Input records: Begin

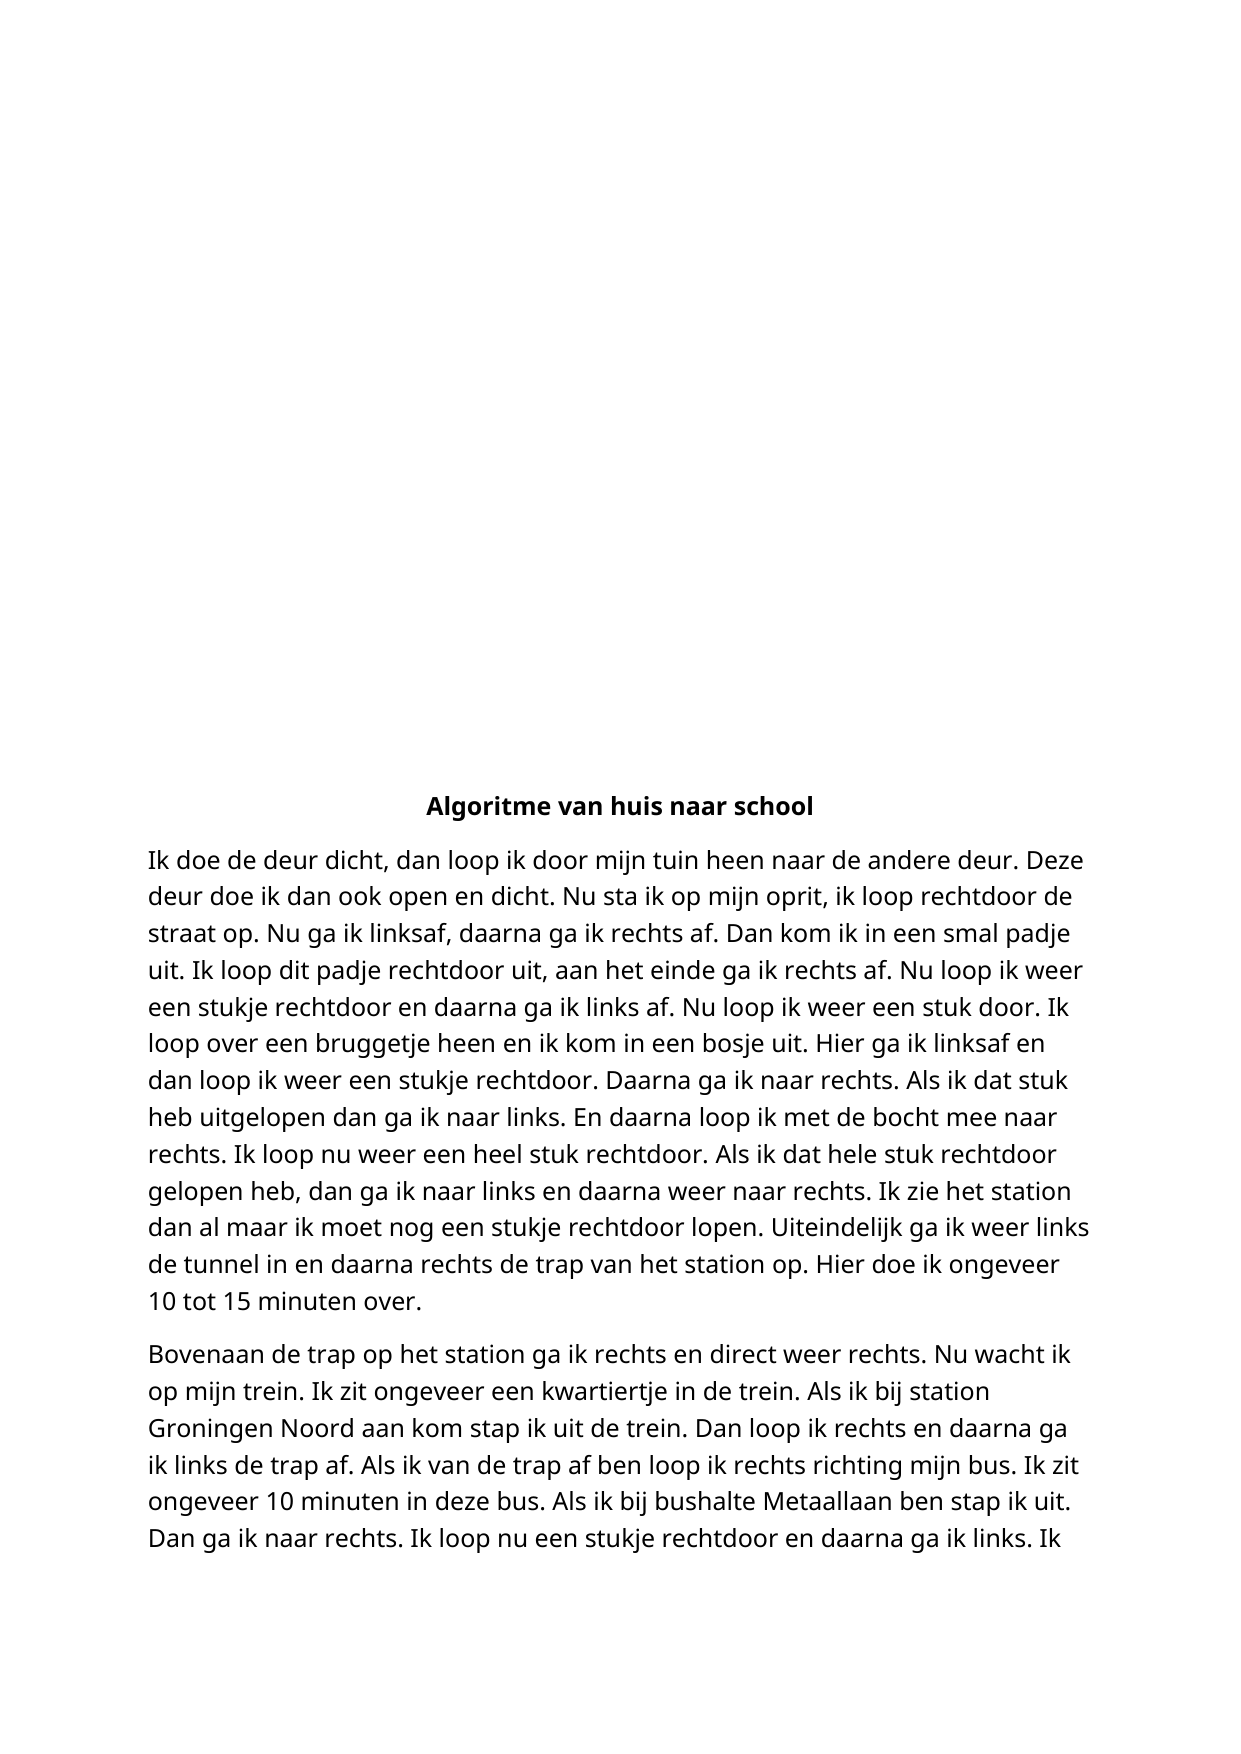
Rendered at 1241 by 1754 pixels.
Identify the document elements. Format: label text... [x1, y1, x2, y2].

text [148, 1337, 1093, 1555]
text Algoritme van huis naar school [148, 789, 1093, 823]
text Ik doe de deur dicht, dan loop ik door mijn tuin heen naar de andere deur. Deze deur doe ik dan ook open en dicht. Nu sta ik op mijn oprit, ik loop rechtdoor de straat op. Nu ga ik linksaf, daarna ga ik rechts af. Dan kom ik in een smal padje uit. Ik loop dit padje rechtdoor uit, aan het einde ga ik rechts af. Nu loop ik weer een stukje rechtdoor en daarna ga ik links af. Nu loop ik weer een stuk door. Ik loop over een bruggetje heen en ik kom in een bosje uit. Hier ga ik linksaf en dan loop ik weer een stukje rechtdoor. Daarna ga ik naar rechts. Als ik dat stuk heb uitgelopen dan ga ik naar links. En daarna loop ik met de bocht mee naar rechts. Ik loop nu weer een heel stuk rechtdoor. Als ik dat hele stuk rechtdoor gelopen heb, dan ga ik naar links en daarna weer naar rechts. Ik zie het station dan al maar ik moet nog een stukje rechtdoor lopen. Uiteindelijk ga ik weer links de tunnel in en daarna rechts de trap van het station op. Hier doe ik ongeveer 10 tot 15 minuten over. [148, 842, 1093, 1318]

Input records: End

Your answer must be an exact reproduction of all entries, containing no pictures.

◆ Result for this exercise ◆
Rendered at 1241 by 1754 pixels.
Identify the document elements. Format: label text... [x1, y1, x2, y2].

text [148, 1337, 1093, 1555]
text Algoritme van huis naar school [148, 789, 1093, 823]
text Ik doe de deur dicht, dan loop ik door mijn tuin heen naar de andere deur. Deze deur doe ik dan ook open en dicht. Nu sta ik op mijn oprit, ik loop rechtdoor de straat op. Nu ga ik linksaf, daarna ga ik rechts af. Dan kom ik in een smal padje uit. Ik loop dit padje rechtdoor uit, aan het einde ga ik rechts af. Nu loop ik weer een stukje rechtdoor en daarna ga ik links af. Nu loop ik weer een stuk door. Ik loop over een bruggetje heen en ik kom in een bosje uit. Hier ga ik linksaf en dan loop ik weer een stukje rechtdoor. Daarna ga ik naar rechts. Als ik dat stuk heb uitgelopen dan ga ik naar links. En daarna loop ik met de bocht mee naar rechts. Ik loop nu weer een heel stuk rechtdoor. Als ik dat hele stuk rechtdoor gelopen heb, dan ga ik naar links en daarna weer naar rechts. Ik zie het station dan al maar ik moet nog een stukje rechtdoor lopen. Uiteindelijk ga ik weer links de tunnel in en daarna rechts de trap van het station op. Hier doe ik ongeveer 10 tot 15 minuten over. [148, 842, 1093, 1318]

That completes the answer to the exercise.